I'll be using % as the modulus operator
For example
2/4 = 0
where doing this
2/4 = 0 and 2 % 4 = 2
So you can be really crazy and let's say that you want to allow the user to input a numerator and a divisor, and then show them the result as a whole number, and then a fractional number.
whole Number = numerator/divisor
fractionNumerator = numerator % divisor
fractionDenominator = divisor
Another case where modulus division is useful is if you are increasing or decreasing a number and you want to contain the number to a certain range of number, but when you get to the top or bottom you don't want to just stop. You want to loop up to the bottom or top of the list respectively.

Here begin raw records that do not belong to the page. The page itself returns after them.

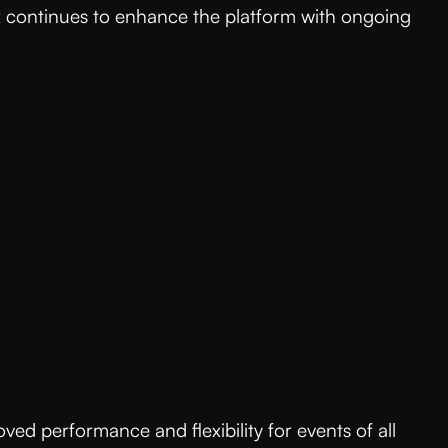
tx continues to enhance the platform with ongoing
ed performance and flexibility for events of all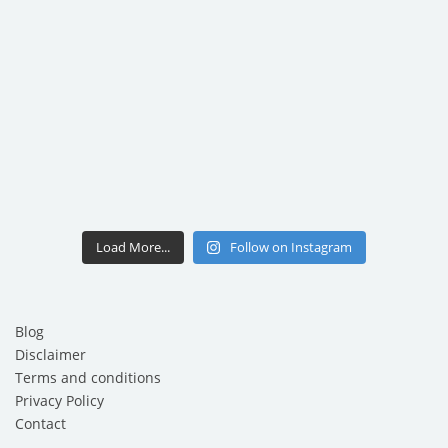
Load More...
Follow on Instagram
Blog
Disclaimer
Terms and conditions
Privacy Policy
Contact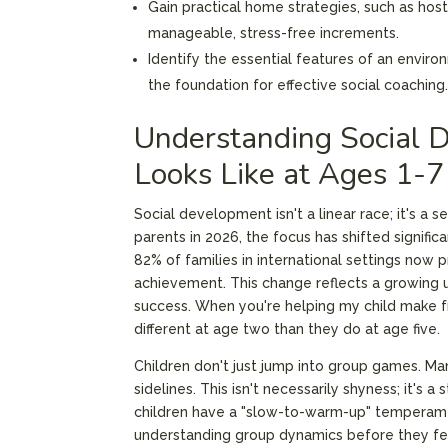
Gain practical home strategies, such as hosti
manageable, stress-free increments.
Identify the essential features of an enviro
the foundation for effective social coaching
Understanding Social 
Looks Like at Ages 1-7
Social development isn't a linear race; it's a 
parents in 2026, the focus has shifted signifi
82% of families in international settings now p
achievement. This change reflects a growing 
success. When you're helping my child make frie
different at age two than they do at age five.
Children don't just jump into group games. M
sidelines. This isn't necessarily shyness; it's
children have a "slow-to-warm-up" temperament
understanding group dynamics before they fe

Imagine a function where you are looping through an array.
Function increase Or Decrease(variable As Integer) As Void
n = (n + variable) % (listString.maxIndex + 1)
Print listString[n]
End Function
The reason that it is n = (n + variable) % (listString.maxIndex + 1) is to allow for the max index to be accounted.
Those are just a few of the things that I have had to use modulus for in my programming of not just desktop applications, but in robotics and simulation environments.

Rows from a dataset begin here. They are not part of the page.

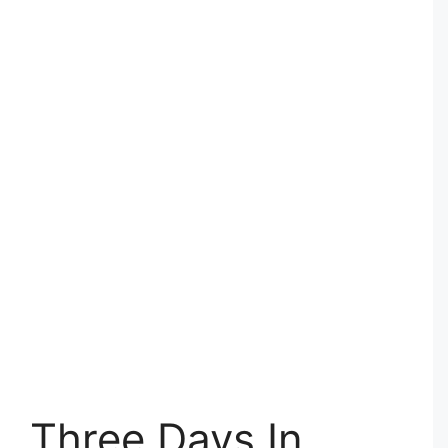
Three Days In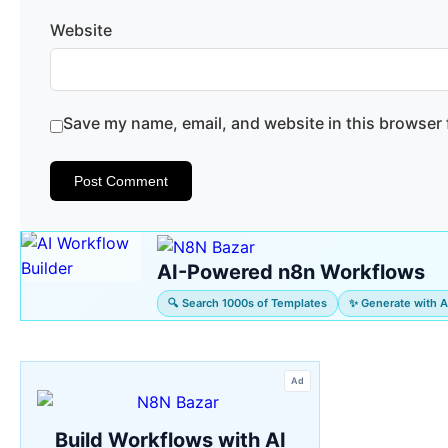
Website
Save my name, email, and website in this browser 
AI-Powered n8n Workflows
🔍 Search 1000s of Templates
✨ Generate with A
Ad
Build Workflows with AI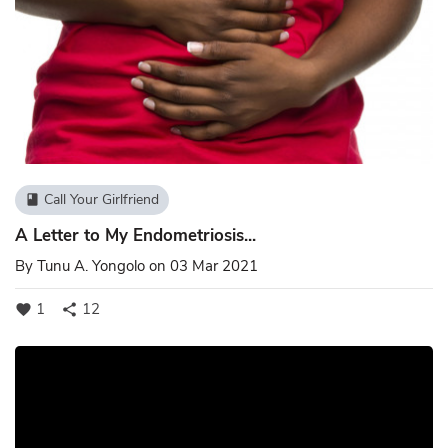
Call Your Girlfriend
book
A Letter to My Endometriosis...
By
Tunu A. Yongolo
on 03 Mar 2021
1
12
favorite
share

Computing the greatest common divisor
Determining if a number is a palindrome
Determining if a number consists of only ...
Determining how many ... a number consists of...
My favorite use is for iteration.
Say you have a counter you are incrementing and want to then grab from a known list a corresponding items, but you only have n items to choose from and you want to repeat a cycle.
var indexFromB = (counter-1)%n+1;
Results (counter=indexFromB) given n=3:
`1=1`
`2=2`
`3=3`
`4=1`
`5=2`
`6=3`
...
Best use of modulus operator I have seen so for is to check if the Array we have is a rotated version of original array.
A = [1,2,3,4,5,6]
B = [5,6,1,2,3,4]
Now how to check if B is rotated version of A ?
Step 1: If A's length is not same as B's length then for sure its not a rotated version.
Step 2: Check the index of first element of A in B. Here first element of A is 1. And its index in B is 2(assuming your programming language has zero based index).
lets store that index in variable "Key"
Step 3: Now how to check that if B is rotated version of A how ??
This is where modulus function rocks :
for (int i = 0; i< A.length; i++)
{
// here modulus function would check the proper order. Key here is 2 which we recieved from Step 2
int j = [Key+i]%A.length;
if (A[i] != B[j])
{
return false;
}
}
return true;
It's an easy way to tell if a number is even or odd. Just do # mod 2, if it is 0 it is even, 1 it is odd.
Often, in a loop, you want to do something every k'th iteration, where k is 0 < k < n, assuming 0 is the start index and n is the length of the loop.
So, you'd do something like:
int k = 5;
int n = 50;
for(int i = 0;i < n;++i)
{
if(i % k == 0) // true at 0, 5, 10, 15..
{
// do something
}
}
Or, you want to keep something whitin a certain bound. Remember, when you take an arbitrary number mod something, it must produce a value between 0 and that number - 1.